Source: https://www.ft.com/content/hedge-funds-bet-against-call-centre-stocks
Hedge funds aren't just guessing AI will reshape work — they're putting billions of dollars on the line, betting that the humans who answer your customer service calls are about to be replaced.
Some of the world's most aggressive hedge funds — Marshall Wace, Citadel, Point72 and Squarepoint — are shorting the stocks and bonds of companies that run call centres and back-office support, including the Paris-listed giant Teleperformance and Nasdaq-listed TTEC Holdings. Shorting means they profit if the share price falls. They believe generative AI will gut these companies' business models.
The pressure is already visible. Teleperformance was kicked out of France's blue-chip CAC 40 index in September, its shares are down roughly a quarter over the past year, and short interest has climbed from about 4% at the start of the year to 17.2%. Credit-rating agency S&P downgraded the privately owned outsourcer Foundever to triple C, deep into distressed territory, citing strained lender relationships.
This isn't really a story about one company — it's a story about an entire industry whose core product (renting out humans to answer phones) may be turning into a commodity that machines can do for pennies.
Call centres employ millions of people globally — many of them young workers in countries like India and the Philippines using these jobs as a first step into the formal economy. If hedge funds are right, this is one of the first big white-collar industries where AI substitution shows up in real share prices and real layoffs, not abstract predictions. It's also a preview of how markets will price every job category that involves repetitive language tasks — including some entry-level roles many readers might one day apply for.
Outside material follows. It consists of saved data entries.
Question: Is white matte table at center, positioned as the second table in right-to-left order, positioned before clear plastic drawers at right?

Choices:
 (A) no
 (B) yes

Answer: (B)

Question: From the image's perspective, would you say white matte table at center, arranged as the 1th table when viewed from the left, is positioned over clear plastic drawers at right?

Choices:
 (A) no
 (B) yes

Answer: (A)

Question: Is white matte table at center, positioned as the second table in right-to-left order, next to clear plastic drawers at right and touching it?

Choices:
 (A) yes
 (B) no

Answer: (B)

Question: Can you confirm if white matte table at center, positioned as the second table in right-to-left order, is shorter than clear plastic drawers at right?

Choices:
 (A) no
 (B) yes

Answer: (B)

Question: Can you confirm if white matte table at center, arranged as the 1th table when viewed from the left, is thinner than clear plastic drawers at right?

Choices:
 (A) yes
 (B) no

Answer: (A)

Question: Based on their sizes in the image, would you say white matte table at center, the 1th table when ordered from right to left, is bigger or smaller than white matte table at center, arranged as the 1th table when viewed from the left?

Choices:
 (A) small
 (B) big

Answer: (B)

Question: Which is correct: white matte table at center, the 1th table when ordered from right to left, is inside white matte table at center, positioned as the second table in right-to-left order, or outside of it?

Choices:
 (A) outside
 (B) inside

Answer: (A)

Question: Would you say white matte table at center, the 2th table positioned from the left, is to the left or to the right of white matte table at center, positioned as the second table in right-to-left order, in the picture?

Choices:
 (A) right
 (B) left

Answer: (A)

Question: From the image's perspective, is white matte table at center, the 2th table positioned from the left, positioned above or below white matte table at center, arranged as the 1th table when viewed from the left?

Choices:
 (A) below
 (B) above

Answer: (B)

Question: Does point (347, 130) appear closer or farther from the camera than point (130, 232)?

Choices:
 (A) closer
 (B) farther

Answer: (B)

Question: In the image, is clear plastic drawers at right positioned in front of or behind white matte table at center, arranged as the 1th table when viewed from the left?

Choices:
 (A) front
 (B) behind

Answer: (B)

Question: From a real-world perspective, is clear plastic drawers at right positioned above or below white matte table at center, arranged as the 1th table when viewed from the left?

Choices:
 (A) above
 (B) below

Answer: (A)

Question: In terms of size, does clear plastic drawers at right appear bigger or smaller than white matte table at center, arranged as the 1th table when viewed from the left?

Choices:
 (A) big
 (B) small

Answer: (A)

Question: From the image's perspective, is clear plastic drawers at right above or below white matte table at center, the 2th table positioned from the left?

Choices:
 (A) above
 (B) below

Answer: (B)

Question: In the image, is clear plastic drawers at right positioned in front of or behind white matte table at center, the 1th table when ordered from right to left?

Markets are running a live experiment in 'creative destruction' — the economist Joseph Schumpeter's idea that capitalism progresses by killing off old industries to make room for new ones. The interesting wrinkle is that even AI's challengers (Concentrix, Teleperformance) are trying to deploy AI themselves to save the business. Watch what happens to their contract renewals over the next 12-18 months: if big clients keep paying for outsourced humans, the bears lose. If renewals shrink and clients build their own AI agents instead, expect this short trade to expand into adjacent industries like legal services, accounting and IT helpdesks.